Consider the parameters and hyper-parameters of each model at each (re)run and after checking the efficiency of a model against the training and test datasets.

In [0]:
model = RandomForestClassifier()
print(model)

In [None]:
# Fit the Model

In [0]:
model.fit(X_train, y_train)

# Verify and Evaluate the Training Model
-  We used  the **training** data to make predictions, check for overfitting, and to determine the appropriate metrix for modelling.
- This is classification problem the typical metrics are Confusion matrix, accuracy, precision/recall, ROC

In [0]:
def show_summary_report(actual, prediction):

    if isinstance(actual, pd.Series):
        actual = actual.values.astype(int)
    prediction = prediction.astype(int)

    print('Accuracy : %.4f [TP / N] Proportion of predicted labels that match the true labels.
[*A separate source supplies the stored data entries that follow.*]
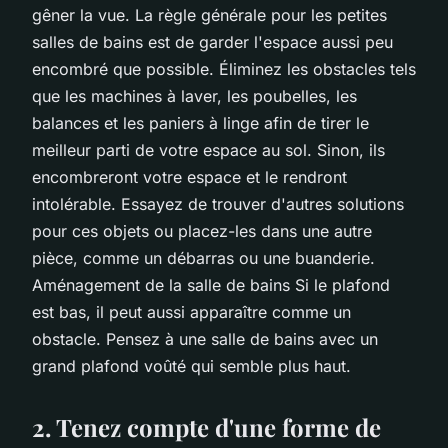
gêner la vue. La règle générale pour les petites
salles de bains est de garder l'espace aussi peu
encombré que possible. Éliminez les obstacles tels
que les machines à laver, les poubelles, les
balances et les paniers à linge afin de tirer le
meilleur parti de votre espace au sol. Sinon, ils
encombreront votre espace et le rendront
intolérable. Essayez de trouver d'autres solutions
pour ces objets ou placez-les dans une autre
pièce, comme un débarras ou une buanderie.
Aménagement de la salle de bains Si le plafond
est bas, il peut aussi apparaître comme un
obstacle. Pensez à une salle de bains avec un
grand plafond voûté qui semble plus haut.
2. Tenez compte d'une forme de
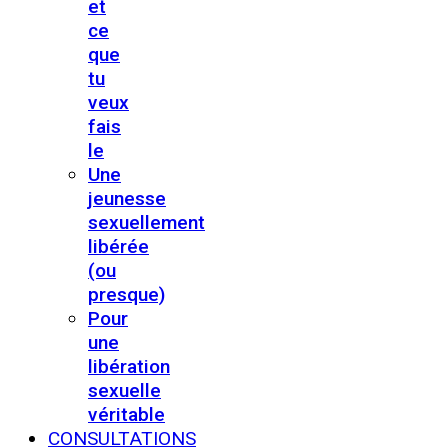
et
ce
que
tu
veux
fais
le
Une
jeunesse
sexuellement
libérée
(ou
presque)
Pour
une
libération
sexuelle
véritable
CONSULTATIONS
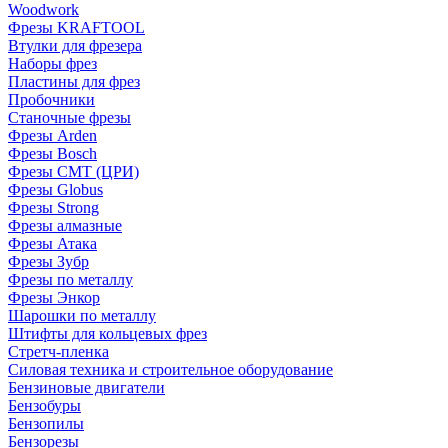
Woodwork
Фрезы KRAFTOOL
Втулки для фрезера
Наборы фрез
Пластины для фрез
Пробочники
Станочные фрезы
Фрезы Arden
Фрезы Bosch
Фрезы CMT (ЦРИ)
Фрезы Globus
Фрезы Strong
Фрезы алмазные
Фрезы Атака
Фрезы Зубр
Фрезы по металлу
Фрезы Энкор
Шарошки по металлу
Штифты для кольцевых фрез
Стретч-пленка
Силовая техника и строительное оборудование
Бензиновые двигатели
Бензобуры
Бензопилы
Бензорезы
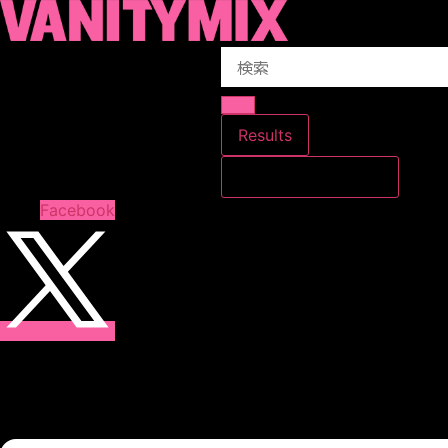
コ
ン
Search
テ
...
ン
ツ
に
Results
ス
すべての結果を見る
キ
ッ
Facebook
プ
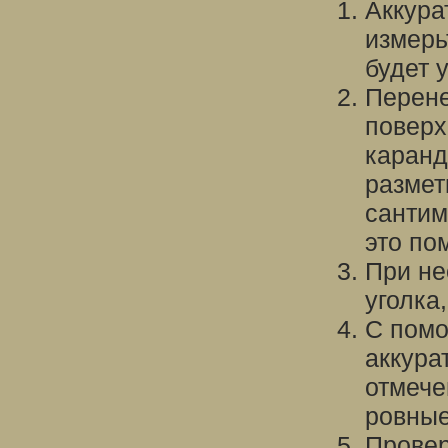
Аккура
измерь
будет 
Перене
поверх
каранд
размет
сантим
это по
При не
уголка
С помо
аккура
отмече
ровные
Провер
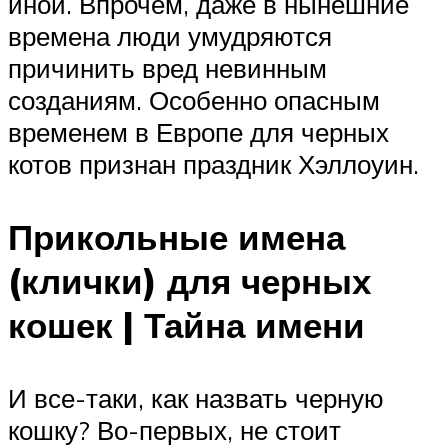
иной. Впрочем, даже в нынешние
времена люди умудряются
причинить вред невинным
созданиям. Особенно опасным
временем в Европе для черных
котов признан праздник Хэллоуин.
Прикольные имена
(клички) для черных
кошек | Тайна имени
И все-таки, как назвать черную
кошку? Во-первых, не стоит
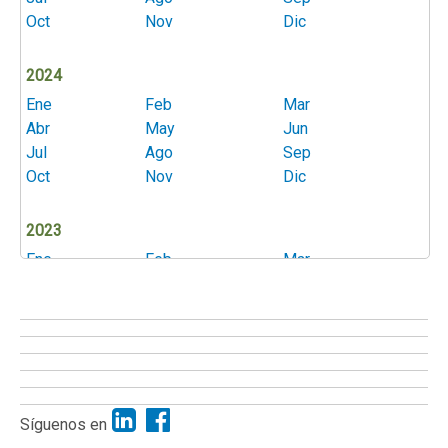
Oct
Nov
Dic
2024
Ene
Feb
Mar
Abr
May
Jun
Jul
Ago
Sep
Oct
Nov
Dic
2023
Ene
Feb
Mar
Abr
May
Jun
Jul
Ago
Sep
Oct
Nov
Dic
2022
Ene
Feb
Mar
Síguenos en
Abr
May
Jun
Best: 1, Worst: 0' % accuracy_score(actual, prediction))
    print('Precision: %.4f [TP / (TP + FP)] Not to label a negative sample as positive.        Best: 1, Worst: 0' % precision_score(actual, prediction))
    print('Recall   : %.4f [TP / (TP + FN)] Find all the positive samples.                     Best: 1, Worst: 0' % recall_score(actual, prediction))
    print('ROC AUC  : %.4f                                                                     Best: 1, Worst: < 0.5' % roc_auc_score(actual, prediction))
    print('-' * 107)
    print('TP: True Positives, FP: False Positives, TN: True Negatives, FN: False Negatives, N: Number of samples')

    # Confusion Matrix
    mat = confusion_matrix(actual, prediction)

    # Precision/Recall
    precision, recall, _ = precision_recall_curve(actual, prediction)
    average_precision = average_precision_score(actual, prediction)
    
    # Compute ROC curve and ROC area
    fpr, tpr, _ = roc_curve(actual, prediction)
    roc_auc = auc(fpr, tpr)


    # plot
    fig, ax = plt.subplots(1, 3, figsize = (18, 6))
    fig.subplots_adjust(left = 0.02, right = 0.98, wspace = 0.2)

    # Confusion Matrix
    sns.heatmap(mat.T, square = True, annot = True, fmt = 'd', cbar = False, cmap = 'Blues', ax = ax[0])

    ax[0].set_title('Confusion Matrix')
    ax[0].set_xlabel('True label')
    ax[0].set_ylabel('Predicted label')
    
    # Precision/Recall
    step_kwargs = {'step': 'post'}
    ax[1].step(recall, precision, color = 'b', alpha = 0.2, where = 'post')
    ax[1].fill_between(recall, precision, alpha = 0.2, color = 'b', **step_kwargs)
    ax[1].set_ylim([0.0, 1.0])
    ax[1].set_xlim([0.0, 1.0])
    ax[1].set_xlabel('Recall')
    ax[1].set_ylabel('Precision')
    ax[1].set_title('2-class Precision-Recall curve')

    # ROC
    ax[2].plot(fpr, tpr, color = 'darkorange', lw = 2, label = 'ROC curve (AUC = %0.2f)' % roc_auc)
    ax[2].plot([0, 1], [0, 1], color = 'navy', lw = 2, linestyle = '--')
    ax[2].set_xlim([0.0, 1.0])
    ax[2].set_ylim([0.0, 1.0])
    ax[2].set_xlabel('False Positive Rate')
    ax[2].set_ylabel('True Positive Rate')
    ax[2].set_title('Receiver Operating Characteristic')
    ax[2].legend(loc = 'lower right')

    plt.show()

- The baseline results (minimum) are:
    - **Accuracy** = 0.7419
    - **ROC AUC**  = 0.6150


In [0]:
y_train_pred = model.predict(X_train)

In [0]:
show_summary_report(y_train, y_train_pred)

In [None]:
# Make Predictions and Evaluate the Test Model

In [0]:
y_test_pred = model.predict(X_test)

In [0]:
show_summary_report(y_test, y_test_pred)

In [None]:
# Solve the Problem or Answer the Question
The model can be used to answer (predict) if a person make a donation in March of 2007.